In ancient Georgia, a keipi would be held in the spring for all the village to attend. The women of the village would ensure that the food was constantly replenished as a tamada, or toastmaster, gives a toast. Tradition dictates that no participant could touch their wine bowl until the toast was finished.

== Rules and habits ==
In his book, Vintage: The Story of Wine, Hugh Johnson notes that at some keipi there may be 20 or more toasts, with spaces between to ensure that no one gets overly intoxicated since the constant threat of invasion called for everyone in the village to be sober enough to fight. He goes on to mention that "The Georgian custom is to drain the wine bowl, then throw away the last drops. They are the number of your enemies."

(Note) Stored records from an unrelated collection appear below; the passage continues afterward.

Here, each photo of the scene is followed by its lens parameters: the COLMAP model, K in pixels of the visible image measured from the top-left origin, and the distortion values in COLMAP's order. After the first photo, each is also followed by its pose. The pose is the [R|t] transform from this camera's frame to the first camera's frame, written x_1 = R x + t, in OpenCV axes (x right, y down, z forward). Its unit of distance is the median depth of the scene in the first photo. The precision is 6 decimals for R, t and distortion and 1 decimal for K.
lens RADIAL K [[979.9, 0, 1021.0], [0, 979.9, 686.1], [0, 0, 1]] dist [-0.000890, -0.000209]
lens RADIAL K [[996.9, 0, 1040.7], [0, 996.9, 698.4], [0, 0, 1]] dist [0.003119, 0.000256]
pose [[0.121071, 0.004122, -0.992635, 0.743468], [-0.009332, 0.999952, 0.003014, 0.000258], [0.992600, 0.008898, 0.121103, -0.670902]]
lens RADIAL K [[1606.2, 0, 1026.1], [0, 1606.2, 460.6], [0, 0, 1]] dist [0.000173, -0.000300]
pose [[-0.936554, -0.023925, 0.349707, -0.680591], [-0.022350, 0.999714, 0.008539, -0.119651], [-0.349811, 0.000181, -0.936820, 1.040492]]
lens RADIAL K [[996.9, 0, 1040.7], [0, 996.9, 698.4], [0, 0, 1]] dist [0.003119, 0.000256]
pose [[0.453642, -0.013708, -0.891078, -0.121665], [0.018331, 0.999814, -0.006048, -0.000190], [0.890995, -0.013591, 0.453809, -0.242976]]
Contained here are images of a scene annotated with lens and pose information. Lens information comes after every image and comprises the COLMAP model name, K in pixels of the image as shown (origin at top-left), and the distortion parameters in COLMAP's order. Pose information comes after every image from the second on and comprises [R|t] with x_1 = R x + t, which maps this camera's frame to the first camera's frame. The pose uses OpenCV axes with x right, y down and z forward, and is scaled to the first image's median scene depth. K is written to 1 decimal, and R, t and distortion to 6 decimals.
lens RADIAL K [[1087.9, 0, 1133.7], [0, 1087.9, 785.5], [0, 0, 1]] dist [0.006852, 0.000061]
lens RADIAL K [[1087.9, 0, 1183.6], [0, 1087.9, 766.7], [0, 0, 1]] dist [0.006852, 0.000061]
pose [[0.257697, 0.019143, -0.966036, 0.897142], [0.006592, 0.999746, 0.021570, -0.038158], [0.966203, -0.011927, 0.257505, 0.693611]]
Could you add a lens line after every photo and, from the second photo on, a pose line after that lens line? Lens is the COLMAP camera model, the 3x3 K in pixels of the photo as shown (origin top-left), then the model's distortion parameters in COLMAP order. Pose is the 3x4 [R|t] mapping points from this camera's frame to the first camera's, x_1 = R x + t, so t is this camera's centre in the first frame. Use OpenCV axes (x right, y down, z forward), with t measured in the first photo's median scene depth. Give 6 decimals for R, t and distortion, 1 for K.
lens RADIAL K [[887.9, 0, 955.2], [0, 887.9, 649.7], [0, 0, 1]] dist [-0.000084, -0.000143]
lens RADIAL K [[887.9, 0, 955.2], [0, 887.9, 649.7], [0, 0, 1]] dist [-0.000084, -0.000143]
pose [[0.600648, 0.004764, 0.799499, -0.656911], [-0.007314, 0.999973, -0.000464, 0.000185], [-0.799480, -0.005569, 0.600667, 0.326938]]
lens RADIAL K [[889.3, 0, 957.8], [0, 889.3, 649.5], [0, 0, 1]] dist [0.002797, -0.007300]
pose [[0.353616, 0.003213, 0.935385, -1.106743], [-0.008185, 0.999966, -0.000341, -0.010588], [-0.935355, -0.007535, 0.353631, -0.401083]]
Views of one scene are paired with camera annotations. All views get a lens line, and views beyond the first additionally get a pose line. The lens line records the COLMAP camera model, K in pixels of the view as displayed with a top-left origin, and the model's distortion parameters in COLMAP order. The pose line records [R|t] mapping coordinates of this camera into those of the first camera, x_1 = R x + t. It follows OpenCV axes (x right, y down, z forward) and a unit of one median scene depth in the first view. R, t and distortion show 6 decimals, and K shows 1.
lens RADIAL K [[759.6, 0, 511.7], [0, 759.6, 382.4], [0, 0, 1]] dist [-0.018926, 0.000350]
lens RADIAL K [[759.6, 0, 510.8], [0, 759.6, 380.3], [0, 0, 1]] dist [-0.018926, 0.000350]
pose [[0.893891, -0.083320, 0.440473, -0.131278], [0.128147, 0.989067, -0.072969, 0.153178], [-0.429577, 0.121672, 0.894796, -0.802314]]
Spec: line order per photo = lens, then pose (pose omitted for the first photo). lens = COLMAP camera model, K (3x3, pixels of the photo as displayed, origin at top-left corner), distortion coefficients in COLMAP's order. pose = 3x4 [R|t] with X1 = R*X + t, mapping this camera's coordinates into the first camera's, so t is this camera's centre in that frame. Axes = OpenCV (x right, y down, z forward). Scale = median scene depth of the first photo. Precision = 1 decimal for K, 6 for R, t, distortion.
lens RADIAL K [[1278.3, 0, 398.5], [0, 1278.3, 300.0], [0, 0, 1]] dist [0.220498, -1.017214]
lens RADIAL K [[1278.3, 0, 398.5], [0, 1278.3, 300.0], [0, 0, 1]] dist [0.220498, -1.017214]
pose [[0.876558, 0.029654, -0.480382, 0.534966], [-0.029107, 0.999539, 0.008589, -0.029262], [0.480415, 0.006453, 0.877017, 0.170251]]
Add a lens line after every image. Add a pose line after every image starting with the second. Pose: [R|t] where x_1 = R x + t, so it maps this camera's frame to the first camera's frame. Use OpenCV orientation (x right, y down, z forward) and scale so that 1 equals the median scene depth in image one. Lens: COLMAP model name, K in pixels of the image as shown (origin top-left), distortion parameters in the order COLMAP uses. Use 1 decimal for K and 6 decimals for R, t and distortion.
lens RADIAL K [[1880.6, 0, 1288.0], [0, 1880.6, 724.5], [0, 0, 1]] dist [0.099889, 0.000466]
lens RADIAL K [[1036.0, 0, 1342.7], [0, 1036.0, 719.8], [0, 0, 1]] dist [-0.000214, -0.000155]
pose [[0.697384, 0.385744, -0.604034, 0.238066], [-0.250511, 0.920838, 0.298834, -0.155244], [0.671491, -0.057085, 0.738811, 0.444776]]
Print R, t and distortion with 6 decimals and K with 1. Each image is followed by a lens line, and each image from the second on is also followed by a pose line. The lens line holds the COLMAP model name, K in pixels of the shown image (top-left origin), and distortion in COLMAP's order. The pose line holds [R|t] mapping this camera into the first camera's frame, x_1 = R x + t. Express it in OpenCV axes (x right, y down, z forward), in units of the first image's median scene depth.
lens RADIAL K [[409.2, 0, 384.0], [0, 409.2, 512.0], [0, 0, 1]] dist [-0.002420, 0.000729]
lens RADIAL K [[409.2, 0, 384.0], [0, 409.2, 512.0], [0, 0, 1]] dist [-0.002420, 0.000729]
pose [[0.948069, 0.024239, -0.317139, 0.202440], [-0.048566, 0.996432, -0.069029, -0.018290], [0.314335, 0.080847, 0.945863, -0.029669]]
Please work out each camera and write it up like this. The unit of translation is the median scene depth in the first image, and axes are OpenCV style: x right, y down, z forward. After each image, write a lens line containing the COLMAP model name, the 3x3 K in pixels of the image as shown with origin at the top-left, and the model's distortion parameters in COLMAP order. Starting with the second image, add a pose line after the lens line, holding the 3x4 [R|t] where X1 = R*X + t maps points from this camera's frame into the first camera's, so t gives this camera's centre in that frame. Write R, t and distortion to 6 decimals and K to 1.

A tamada arranges breaks from time to time. The thing is that there are special toasts which according to the ritual should be accompanied by a song or a verse. Songs have always accompanied the Georgians in joy and sorrow, in battle and labour. Old Georgian drinking−songs are melodious, polyphonic and rather complicated. Some of them don't need any accompaniment. The choir of men creates musical background. Modern drinking−songs are usually performed to the accompaniment of the guitar or the piano. Special drinking songs and wedding songs (if it is a wedding party) as well as chants full of humour, sung by guests during the course of the party contest.

If there is enough room at the party you may take part in folk dances. In these dances and at the table men ought to be gentlemen and try to be very polite and respect the ladies. Of course, no songs and dances accepted at “khelehi” (funeral banquets).